# What to work on
This exercise calls for a copy of every line in the listing below that carries the word "your".

# Extracted data
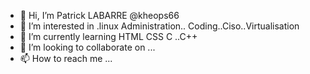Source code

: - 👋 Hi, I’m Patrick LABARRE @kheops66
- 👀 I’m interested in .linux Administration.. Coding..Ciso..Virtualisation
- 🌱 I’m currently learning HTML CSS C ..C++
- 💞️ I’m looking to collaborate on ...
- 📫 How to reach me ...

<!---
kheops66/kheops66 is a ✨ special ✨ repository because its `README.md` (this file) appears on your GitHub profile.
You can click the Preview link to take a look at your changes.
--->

# Written solution
kheops66/kheops66 is a ✨ special ✨ repository because its `README.md` (this file) appears on your GitHub profile.
You can click the Preview link to take a look at your changes.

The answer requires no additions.